In the mailing-list reply about ECC, rewrite the passage between "If we're going" and "value to authors?", inclusive, swapping "developers" for "programmers".

◆ Excerpt to read ◆
----------

Re: Spec unclear about ECC (was Re: PolyCrypt )

I didn't comment on DSA or DH values because the BigInteger concept seems obvious enough.  X9.62 has more subtlety.

Using Key/importKey would allow the use of multiple formats (e.g., X9.62, JWK) without the JS having to convert, just like for other types of keys.  It also provides a degree of future-proofing, in the event that some other format arises.  

If we're going to get rid of importKey here, we might as well just represent RSA public keys as BigIntegers as well.

--Richard


On Feb 7, 2013, at 12:52 AM, Ryan Sleevi <sleevi@google.com> wrote:

> No, I was not agreeing. I was clarifying JWK's relationship to PKCS#1.
> 
> Your proposal creates added complexity for developers for most forms of ECC agreement, by forcing an added asynchronous diversion through the import key phase for a value that will be immediately discarded, or forcing an additional encoding phase into SPKI. This same concern applies to DSA public values. In what situation or scenarios does a Key object provide any value to authors?

----------

◆ Information supplied ◆
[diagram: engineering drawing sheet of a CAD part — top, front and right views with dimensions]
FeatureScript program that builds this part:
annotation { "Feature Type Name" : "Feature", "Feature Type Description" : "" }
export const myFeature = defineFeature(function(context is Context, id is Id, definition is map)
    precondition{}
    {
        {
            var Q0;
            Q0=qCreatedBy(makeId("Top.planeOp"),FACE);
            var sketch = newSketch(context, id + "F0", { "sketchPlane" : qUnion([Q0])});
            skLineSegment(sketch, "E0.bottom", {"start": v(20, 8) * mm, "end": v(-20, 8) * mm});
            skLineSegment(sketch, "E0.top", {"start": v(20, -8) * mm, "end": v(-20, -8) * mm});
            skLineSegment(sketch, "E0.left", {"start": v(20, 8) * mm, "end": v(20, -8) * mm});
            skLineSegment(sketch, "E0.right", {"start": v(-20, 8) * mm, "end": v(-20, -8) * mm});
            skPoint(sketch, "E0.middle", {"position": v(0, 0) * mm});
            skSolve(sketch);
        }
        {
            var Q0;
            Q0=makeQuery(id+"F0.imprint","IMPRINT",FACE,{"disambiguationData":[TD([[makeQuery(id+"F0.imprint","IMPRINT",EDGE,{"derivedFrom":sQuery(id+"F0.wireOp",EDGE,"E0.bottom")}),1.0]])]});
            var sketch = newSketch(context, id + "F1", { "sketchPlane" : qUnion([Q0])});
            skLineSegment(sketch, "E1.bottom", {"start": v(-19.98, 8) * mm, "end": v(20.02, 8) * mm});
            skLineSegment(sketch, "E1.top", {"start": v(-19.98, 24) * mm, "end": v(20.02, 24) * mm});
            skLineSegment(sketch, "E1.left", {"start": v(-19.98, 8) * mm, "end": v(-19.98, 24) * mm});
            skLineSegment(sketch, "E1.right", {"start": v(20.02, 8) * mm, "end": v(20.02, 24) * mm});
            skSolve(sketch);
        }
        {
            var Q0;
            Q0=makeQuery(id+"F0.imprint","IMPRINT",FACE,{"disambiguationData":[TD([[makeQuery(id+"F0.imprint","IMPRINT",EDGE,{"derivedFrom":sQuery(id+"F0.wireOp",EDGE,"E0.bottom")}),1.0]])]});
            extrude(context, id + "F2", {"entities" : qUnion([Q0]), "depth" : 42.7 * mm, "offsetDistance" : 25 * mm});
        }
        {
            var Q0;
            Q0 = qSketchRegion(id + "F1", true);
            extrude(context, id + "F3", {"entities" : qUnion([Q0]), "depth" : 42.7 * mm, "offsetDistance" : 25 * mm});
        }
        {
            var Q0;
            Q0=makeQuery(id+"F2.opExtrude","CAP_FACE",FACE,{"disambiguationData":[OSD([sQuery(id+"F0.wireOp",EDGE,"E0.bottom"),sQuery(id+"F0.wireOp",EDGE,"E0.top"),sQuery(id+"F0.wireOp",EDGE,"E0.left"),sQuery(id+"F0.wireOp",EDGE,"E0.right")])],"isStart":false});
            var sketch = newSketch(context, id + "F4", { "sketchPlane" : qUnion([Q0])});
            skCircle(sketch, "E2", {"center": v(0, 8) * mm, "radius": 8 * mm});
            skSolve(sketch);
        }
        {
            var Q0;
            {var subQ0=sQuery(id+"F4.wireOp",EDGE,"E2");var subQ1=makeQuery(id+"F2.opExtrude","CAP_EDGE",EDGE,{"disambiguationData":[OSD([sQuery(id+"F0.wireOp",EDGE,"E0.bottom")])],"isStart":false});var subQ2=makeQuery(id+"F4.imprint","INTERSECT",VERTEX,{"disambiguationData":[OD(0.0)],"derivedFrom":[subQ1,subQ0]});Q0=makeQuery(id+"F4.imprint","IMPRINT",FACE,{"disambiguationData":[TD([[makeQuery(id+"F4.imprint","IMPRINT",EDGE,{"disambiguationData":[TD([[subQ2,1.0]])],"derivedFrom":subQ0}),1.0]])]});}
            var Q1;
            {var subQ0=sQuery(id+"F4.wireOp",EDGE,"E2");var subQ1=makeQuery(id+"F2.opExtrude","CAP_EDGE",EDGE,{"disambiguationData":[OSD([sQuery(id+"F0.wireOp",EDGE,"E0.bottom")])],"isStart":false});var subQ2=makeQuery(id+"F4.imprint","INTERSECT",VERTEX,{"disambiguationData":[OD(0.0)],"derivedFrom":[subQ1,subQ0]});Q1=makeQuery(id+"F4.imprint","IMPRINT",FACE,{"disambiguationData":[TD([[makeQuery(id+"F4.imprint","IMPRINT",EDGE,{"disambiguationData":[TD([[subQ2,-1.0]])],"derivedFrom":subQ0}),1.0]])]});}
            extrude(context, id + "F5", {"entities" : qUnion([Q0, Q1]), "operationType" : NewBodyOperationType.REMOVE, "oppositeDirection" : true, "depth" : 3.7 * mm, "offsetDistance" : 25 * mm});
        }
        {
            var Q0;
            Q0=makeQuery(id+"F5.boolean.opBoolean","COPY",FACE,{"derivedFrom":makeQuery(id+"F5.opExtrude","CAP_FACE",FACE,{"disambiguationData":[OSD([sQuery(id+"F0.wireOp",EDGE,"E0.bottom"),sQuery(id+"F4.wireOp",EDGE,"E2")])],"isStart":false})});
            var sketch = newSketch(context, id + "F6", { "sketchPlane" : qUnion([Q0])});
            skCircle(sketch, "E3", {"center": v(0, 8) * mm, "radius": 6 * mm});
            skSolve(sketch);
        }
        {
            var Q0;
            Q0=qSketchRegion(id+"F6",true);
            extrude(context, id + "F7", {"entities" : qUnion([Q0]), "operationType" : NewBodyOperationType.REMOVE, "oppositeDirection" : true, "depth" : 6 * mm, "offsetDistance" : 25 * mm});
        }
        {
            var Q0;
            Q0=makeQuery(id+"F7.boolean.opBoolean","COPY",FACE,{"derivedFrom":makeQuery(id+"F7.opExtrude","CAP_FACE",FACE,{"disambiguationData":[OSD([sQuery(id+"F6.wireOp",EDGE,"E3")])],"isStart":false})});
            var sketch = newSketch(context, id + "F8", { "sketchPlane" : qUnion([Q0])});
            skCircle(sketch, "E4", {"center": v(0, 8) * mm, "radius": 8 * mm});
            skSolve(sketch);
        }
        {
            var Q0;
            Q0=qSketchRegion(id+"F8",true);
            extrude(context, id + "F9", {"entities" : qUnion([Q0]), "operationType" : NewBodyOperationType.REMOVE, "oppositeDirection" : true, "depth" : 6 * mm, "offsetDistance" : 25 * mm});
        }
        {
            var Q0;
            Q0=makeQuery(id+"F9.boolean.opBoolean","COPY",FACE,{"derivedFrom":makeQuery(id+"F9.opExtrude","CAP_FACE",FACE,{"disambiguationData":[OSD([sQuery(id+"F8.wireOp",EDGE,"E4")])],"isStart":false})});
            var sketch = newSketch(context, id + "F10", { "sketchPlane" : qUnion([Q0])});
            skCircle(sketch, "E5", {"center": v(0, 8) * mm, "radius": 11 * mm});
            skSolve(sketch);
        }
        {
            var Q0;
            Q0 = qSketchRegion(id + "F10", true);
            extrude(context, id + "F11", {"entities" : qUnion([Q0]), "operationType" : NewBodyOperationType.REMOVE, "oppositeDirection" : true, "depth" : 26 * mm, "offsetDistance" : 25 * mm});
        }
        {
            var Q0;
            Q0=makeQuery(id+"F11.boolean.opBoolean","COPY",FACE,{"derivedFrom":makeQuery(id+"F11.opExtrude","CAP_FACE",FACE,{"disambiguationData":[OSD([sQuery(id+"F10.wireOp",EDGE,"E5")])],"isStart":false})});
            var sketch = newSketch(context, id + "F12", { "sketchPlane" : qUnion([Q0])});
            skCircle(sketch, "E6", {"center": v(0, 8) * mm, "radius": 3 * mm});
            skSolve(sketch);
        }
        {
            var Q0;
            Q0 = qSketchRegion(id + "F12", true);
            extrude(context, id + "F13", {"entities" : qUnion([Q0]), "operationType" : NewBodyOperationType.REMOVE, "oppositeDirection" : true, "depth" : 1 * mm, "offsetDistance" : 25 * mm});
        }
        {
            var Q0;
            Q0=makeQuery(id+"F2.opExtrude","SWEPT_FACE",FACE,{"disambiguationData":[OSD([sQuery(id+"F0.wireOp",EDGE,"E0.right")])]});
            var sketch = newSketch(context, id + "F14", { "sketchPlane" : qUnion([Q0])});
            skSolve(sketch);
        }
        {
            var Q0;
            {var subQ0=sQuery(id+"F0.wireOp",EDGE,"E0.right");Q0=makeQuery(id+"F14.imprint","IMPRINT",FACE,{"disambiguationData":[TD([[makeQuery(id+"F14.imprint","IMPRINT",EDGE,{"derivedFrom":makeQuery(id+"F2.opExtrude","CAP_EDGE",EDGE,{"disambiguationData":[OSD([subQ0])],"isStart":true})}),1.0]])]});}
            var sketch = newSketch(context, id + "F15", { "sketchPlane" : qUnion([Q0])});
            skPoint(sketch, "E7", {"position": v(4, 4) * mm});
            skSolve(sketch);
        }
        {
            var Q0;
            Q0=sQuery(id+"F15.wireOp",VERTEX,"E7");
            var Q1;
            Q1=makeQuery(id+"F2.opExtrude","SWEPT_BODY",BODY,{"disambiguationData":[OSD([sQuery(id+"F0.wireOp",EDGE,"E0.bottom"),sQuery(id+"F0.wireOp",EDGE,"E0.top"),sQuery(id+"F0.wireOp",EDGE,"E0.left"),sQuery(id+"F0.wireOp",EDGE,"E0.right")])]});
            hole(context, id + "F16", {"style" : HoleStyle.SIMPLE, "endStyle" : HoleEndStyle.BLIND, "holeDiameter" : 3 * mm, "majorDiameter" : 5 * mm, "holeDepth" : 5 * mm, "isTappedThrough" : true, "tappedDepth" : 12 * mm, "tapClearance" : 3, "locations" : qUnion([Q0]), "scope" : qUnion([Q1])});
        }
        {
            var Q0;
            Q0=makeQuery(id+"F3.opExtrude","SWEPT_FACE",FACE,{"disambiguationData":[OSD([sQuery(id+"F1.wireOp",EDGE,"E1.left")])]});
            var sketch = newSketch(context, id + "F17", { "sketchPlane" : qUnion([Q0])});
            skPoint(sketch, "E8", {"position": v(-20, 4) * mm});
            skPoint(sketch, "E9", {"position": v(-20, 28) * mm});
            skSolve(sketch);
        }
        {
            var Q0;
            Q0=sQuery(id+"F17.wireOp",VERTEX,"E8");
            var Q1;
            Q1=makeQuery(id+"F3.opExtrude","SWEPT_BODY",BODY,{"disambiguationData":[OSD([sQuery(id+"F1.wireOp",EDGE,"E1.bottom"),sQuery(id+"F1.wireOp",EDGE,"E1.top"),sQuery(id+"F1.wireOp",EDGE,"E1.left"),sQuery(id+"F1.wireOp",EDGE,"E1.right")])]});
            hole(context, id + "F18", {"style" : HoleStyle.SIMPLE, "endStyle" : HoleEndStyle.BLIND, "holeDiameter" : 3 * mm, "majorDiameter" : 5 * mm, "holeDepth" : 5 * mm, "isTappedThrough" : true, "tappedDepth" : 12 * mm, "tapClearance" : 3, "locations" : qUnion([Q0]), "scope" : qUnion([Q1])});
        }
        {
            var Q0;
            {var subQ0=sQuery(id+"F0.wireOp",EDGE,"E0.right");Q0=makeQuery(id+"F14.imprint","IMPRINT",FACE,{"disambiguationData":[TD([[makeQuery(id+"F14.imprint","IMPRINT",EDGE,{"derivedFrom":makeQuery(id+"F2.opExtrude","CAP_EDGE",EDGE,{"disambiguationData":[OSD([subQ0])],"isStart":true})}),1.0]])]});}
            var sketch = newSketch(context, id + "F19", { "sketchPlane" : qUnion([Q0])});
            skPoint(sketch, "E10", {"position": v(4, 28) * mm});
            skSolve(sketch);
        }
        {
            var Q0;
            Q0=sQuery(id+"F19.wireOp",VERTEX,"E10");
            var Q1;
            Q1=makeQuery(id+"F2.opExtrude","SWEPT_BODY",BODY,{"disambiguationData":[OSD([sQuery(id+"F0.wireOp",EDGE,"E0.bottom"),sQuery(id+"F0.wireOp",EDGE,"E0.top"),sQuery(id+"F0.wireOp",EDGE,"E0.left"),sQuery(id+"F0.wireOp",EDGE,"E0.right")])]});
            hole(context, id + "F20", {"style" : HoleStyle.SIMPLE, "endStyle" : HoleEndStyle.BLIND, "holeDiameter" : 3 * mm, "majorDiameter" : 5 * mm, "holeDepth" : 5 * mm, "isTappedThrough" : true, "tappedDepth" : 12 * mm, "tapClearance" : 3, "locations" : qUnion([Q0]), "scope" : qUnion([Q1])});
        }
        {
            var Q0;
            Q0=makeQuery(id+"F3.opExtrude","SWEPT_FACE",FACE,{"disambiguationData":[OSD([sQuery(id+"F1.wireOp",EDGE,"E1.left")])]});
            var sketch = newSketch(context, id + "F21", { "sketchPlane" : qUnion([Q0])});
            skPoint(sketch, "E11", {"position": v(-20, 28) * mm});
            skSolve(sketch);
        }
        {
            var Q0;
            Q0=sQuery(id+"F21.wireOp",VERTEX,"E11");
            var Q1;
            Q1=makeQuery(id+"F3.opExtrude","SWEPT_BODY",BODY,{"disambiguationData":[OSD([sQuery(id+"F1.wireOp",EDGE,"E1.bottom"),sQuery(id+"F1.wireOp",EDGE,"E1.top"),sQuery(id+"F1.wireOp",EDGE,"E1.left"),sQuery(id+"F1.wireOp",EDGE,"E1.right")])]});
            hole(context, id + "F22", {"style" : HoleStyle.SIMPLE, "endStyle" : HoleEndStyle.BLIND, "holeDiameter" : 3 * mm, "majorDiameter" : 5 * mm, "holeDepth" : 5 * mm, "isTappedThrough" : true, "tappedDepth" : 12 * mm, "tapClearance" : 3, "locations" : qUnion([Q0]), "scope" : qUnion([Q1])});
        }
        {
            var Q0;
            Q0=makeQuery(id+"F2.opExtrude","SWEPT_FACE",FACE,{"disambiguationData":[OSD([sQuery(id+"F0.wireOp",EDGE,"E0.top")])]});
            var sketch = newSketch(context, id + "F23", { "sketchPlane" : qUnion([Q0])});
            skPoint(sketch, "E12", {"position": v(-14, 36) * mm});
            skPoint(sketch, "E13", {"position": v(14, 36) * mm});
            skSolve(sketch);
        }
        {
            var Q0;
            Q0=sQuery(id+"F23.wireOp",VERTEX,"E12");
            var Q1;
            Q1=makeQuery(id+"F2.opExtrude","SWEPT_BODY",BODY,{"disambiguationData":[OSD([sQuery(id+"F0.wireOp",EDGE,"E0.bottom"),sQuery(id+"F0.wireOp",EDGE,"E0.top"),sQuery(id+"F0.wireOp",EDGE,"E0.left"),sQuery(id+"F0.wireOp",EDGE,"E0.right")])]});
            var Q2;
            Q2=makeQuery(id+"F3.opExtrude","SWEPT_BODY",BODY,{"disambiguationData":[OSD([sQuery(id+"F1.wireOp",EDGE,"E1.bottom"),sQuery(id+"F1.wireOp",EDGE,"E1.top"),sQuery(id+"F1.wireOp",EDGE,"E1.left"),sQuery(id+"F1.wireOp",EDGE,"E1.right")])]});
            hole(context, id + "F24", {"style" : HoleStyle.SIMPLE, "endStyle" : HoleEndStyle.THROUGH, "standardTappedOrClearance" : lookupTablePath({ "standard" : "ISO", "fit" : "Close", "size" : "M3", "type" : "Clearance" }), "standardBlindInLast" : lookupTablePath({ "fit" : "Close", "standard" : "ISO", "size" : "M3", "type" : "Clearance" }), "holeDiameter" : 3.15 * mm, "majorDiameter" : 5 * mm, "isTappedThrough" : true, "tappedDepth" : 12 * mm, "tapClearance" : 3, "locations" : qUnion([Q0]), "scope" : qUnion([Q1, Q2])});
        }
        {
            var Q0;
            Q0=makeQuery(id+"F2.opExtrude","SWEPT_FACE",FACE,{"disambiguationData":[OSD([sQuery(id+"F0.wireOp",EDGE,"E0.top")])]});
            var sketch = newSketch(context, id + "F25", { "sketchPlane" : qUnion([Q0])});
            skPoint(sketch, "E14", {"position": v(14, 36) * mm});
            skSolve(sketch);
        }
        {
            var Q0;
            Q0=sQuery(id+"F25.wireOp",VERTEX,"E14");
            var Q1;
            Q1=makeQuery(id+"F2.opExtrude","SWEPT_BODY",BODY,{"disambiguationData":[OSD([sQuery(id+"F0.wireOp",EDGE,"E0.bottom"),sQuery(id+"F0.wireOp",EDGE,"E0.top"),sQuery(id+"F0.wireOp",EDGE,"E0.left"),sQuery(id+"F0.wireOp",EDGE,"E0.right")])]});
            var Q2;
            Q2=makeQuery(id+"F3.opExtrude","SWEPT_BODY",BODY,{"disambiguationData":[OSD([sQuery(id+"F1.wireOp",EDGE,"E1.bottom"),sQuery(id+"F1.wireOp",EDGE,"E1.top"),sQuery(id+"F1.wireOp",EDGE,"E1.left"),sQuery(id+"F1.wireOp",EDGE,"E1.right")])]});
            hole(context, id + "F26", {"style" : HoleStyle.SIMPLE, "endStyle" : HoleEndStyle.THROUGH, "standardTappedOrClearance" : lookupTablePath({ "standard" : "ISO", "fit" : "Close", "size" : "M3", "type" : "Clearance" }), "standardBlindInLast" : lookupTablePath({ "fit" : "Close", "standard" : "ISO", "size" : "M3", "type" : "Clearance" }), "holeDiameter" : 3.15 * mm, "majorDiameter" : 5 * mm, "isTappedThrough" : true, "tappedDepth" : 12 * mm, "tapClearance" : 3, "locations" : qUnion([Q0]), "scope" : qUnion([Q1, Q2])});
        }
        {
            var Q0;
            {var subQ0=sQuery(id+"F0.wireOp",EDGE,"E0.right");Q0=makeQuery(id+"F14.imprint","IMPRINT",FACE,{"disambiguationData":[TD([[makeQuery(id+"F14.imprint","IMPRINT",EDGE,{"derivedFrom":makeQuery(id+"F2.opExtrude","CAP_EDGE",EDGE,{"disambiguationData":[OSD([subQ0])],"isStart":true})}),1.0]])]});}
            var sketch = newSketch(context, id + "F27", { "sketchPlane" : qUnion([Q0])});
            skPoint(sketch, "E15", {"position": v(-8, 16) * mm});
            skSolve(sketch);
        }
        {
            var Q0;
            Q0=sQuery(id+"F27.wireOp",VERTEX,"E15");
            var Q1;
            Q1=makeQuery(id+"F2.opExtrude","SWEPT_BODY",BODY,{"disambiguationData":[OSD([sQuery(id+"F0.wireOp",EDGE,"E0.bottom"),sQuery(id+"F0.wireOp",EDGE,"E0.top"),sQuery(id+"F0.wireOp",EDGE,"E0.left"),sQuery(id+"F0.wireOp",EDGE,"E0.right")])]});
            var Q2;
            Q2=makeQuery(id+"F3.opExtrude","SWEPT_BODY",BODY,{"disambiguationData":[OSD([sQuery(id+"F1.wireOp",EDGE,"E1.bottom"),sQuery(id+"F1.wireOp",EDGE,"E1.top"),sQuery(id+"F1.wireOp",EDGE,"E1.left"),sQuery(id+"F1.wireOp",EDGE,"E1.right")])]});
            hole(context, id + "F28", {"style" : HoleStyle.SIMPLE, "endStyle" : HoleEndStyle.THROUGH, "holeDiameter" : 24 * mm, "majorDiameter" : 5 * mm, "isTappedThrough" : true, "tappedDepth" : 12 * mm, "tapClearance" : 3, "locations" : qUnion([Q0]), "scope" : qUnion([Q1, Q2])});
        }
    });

----------

◆ Solved exercise ◆
If we're going to get rid of importKey here, we might as well just represent RSA public keys as BigIntegers as well.

--Richard


On Feb 7, 2013, at 12:52 AM, Ryan Sleevi <sleevi@google.com> wrote:

> No, I was not agreeing. I was clarifying JWK's relationship to PKCS#1.
> 
> Your proposal creates added complexity for programmers for most forms of ECC agreement, by forcing an added asynchronous diversion through the import key phase for a value that will be immediately discarded, or forcing an additional encoding phase into SPKI. This same concern applies to DSA public values. In what situation or scenarios does a Key object provide any value to authors?